What age were you when you first achieved your goal of winning at the top level?

Yeah, I won the Open Singles at the Irish Nationals when I was 19 or 20 in O’Loughlin’s in Kilkenny. I think that was 2008, I beat Fiona in that and that was my first big win. At the time it was a shock to me and to everyone but that was the first taste of a big win at adult level.

Do you have any tips for juveniles reading this as to how they can improve as players both during lockdown and when the courts open up again?

Well, first of all, I just watched Killian Carroll’s video yesterday that he did for the Youth Expo with the agility drills. Those are really fundamental movements so that would be the first tip, get the ladders out, get the cones out and practise those drills.

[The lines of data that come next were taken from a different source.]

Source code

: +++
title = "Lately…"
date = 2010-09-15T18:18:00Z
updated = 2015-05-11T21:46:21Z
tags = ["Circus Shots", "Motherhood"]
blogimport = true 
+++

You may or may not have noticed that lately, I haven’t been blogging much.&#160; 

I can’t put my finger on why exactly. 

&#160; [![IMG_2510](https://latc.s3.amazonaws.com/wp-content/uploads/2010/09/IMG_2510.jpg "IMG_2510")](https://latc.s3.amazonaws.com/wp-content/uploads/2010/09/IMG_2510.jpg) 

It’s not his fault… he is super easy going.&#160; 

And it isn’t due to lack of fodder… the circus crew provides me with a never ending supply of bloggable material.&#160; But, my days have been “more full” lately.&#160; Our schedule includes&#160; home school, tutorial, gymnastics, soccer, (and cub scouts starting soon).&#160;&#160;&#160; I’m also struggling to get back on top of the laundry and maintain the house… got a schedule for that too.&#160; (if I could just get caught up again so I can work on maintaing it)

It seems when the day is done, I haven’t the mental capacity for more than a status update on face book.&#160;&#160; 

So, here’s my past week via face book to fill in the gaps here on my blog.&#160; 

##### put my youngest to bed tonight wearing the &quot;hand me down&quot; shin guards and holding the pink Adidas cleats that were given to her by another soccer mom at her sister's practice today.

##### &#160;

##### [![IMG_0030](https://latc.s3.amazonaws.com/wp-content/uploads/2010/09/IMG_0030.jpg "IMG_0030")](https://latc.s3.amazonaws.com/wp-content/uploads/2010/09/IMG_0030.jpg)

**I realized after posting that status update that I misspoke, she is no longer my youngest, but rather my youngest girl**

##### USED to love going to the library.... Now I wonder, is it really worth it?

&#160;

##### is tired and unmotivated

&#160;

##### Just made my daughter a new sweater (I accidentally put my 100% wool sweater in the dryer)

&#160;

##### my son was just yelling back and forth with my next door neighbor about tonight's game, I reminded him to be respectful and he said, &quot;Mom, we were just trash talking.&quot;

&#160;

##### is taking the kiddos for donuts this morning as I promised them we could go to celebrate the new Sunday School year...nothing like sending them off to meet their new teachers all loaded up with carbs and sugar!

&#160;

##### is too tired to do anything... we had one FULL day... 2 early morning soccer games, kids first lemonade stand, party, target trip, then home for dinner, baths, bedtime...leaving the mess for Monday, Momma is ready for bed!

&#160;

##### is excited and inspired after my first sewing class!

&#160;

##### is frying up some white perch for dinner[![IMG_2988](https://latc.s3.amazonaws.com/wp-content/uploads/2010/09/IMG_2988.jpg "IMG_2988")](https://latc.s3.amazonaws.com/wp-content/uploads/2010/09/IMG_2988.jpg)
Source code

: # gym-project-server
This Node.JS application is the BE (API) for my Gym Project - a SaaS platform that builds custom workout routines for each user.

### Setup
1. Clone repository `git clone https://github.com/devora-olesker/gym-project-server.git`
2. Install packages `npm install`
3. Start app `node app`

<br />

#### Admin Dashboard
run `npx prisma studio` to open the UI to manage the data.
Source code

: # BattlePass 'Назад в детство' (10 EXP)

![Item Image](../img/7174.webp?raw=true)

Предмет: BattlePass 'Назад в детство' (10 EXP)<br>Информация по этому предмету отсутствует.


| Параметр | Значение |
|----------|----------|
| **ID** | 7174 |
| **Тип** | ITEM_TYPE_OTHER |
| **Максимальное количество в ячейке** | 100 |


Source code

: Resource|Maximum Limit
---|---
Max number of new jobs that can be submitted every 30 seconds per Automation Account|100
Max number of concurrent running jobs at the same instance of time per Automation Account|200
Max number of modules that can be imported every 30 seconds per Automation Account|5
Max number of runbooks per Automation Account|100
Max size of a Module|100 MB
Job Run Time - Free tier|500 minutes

You can do that now before the courts open, replicate those rally-like movements. That was a class video that Killian did, I enjoyed watching it.

Then, whenever the courts open, it’s really about easing yourself back in. Don’t be going at 100 miles per hour, 15, 20, 30 minutes is enough in the first couple of weeks and then ease yourself back into games.

It’s about getting those little muscles working that haven’t worked in a while. Practise your off-hand of course, always, and if anybody is willing to give you advice, be willing to take it because it will only benefit you in the long run.

For a young person reading this who dreams of becoming an All-Ireland senior champion or a world champion, what pointers could you give them?

It won’t happen over night. It will take hours and hours and hours of practice. It can be very lonely at times but once you get to that pinnacle, it is worth every second that you’ve put into it. It will take time and you need to remember that, it takes a while to get there.